**BRIEF:** Find how many lines below mention "delta". Nothing but the number is needed.

[Saved entries]
"""
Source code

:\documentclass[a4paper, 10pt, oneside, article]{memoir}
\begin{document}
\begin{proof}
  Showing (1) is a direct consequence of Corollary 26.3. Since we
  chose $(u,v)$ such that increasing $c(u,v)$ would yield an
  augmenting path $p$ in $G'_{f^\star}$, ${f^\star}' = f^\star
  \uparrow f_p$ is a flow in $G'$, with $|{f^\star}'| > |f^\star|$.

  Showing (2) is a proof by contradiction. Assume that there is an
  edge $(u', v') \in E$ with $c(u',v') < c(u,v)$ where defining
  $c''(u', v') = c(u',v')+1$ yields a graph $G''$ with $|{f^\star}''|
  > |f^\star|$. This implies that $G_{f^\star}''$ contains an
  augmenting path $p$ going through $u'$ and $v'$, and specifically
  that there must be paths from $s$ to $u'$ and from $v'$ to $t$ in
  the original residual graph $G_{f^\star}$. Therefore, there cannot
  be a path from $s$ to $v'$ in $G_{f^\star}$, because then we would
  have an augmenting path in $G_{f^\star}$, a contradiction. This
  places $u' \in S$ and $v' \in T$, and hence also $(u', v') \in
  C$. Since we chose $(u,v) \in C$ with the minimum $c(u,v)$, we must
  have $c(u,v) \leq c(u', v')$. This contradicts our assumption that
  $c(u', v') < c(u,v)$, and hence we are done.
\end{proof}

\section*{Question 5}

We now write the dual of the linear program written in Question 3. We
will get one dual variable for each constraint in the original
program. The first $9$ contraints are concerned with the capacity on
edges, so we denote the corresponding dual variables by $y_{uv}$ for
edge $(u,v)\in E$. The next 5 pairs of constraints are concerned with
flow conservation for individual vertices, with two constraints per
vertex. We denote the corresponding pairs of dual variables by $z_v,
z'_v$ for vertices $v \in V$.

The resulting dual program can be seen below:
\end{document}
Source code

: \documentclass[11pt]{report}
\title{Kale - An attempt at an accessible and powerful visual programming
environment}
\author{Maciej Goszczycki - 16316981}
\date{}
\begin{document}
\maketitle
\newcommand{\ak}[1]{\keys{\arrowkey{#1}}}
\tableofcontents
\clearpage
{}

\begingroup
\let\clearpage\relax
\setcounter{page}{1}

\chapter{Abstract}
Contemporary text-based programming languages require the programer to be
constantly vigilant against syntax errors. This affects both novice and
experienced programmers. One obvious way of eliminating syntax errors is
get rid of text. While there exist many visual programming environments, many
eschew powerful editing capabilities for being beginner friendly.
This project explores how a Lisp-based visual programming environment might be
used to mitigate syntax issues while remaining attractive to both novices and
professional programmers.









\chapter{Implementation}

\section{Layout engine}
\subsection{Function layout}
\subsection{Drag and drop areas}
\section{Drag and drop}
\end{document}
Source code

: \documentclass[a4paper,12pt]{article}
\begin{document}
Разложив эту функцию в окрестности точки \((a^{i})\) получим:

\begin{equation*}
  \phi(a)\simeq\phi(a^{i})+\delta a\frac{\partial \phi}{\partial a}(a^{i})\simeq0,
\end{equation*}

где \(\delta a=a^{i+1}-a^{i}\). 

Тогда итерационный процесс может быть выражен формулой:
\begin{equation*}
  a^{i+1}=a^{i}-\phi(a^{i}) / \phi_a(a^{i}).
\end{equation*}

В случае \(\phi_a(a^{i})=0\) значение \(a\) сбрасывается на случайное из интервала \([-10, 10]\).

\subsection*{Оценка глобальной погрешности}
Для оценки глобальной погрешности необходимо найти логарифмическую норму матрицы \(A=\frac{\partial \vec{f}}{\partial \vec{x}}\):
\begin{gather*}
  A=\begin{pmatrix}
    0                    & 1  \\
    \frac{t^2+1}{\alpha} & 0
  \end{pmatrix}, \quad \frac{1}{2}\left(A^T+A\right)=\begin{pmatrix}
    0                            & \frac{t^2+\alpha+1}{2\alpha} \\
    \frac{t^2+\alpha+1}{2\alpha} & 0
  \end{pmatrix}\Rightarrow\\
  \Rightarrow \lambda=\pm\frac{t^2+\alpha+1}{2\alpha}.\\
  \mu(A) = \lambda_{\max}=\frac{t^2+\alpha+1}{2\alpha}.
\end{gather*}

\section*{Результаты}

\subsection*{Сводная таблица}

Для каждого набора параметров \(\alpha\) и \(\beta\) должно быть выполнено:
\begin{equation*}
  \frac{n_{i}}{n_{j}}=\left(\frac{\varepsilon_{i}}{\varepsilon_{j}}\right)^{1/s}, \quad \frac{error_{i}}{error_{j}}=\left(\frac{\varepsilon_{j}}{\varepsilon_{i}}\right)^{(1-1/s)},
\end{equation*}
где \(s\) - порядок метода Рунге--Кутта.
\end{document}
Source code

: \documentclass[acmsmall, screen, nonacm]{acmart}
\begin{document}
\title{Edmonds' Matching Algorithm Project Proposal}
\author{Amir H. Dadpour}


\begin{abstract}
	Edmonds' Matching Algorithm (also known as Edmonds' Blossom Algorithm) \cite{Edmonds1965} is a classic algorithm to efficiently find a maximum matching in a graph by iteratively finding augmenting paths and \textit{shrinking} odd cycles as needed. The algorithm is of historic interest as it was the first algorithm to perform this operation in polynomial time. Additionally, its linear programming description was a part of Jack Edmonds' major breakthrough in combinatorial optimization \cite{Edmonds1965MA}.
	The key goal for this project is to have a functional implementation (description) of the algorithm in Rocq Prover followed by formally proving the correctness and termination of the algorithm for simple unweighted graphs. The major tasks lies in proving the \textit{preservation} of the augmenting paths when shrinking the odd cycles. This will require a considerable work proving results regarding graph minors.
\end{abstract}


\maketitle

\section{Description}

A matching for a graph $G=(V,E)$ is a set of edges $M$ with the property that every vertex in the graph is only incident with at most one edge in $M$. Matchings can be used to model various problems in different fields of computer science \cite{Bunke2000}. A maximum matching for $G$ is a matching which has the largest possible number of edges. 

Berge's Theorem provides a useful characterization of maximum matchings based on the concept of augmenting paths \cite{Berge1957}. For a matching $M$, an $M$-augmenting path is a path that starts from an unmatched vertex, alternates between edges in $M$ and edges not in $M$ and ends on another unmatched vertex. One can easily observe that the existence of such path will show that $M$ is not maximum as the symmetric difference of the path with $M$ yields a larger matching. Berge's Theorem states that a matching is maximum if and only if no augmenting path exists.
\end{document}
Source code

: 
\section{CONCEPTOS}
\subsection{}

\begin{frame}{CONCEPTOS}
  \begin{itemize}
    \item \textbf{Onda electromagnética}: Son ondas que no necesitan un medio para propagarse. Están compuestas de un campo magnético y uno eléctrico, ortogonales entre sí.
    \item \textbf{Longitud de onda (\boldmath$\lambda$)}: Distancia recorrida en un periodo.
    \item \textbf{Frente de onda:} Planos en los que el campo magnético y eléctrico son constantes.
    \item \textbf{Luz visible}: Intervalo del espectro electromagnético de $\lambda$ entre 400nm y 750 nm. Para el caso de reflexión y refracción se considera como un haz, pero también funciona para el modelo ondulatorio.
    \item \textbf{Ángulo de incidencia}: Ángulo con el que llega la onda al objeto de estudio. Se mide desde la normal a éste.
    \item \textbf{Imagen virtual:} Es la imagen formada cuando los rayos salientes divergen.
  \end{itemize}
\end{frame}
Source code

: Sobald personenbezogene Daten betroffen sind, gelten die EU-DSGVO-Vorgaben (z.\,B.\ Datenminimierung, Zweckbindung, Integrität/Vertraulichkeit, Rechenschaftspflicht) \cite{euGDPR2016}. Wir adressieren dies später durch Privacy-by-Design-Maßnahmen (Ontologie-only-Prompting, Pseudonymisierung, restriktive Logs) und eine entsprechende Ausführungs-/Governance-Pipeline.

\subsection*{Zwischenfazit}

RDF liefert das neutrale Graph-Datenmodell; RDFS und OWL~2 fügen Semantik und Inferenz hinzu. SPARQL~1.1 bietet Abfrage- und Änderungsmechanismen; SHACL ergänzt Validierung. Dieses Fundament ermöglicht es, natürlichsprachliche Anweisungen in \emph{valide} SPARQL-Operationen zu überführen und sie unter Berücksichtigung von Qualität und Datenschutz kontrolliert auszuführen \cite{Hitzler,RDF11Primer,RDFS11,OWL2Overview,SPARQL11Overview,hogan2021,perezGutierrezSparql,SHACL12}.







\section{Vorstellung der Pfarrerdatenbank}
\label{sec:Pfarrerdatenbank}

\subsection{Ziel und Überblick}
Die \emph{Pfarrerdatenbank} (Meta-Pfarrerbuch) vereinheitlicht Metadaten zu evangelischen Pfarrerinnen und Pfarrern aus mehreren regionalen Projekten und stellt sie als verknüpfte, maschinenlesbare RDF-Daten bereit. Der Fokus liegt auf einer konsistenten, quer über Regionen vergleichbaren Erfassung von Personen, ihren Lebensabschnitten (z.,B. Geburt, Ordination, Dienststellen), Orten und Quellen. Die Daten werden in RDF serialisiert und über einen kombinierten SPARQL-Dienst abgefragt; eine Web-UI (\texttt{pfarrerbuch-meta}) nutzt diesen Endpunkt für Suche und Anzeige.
"""
**TASK SOLUTION:** 2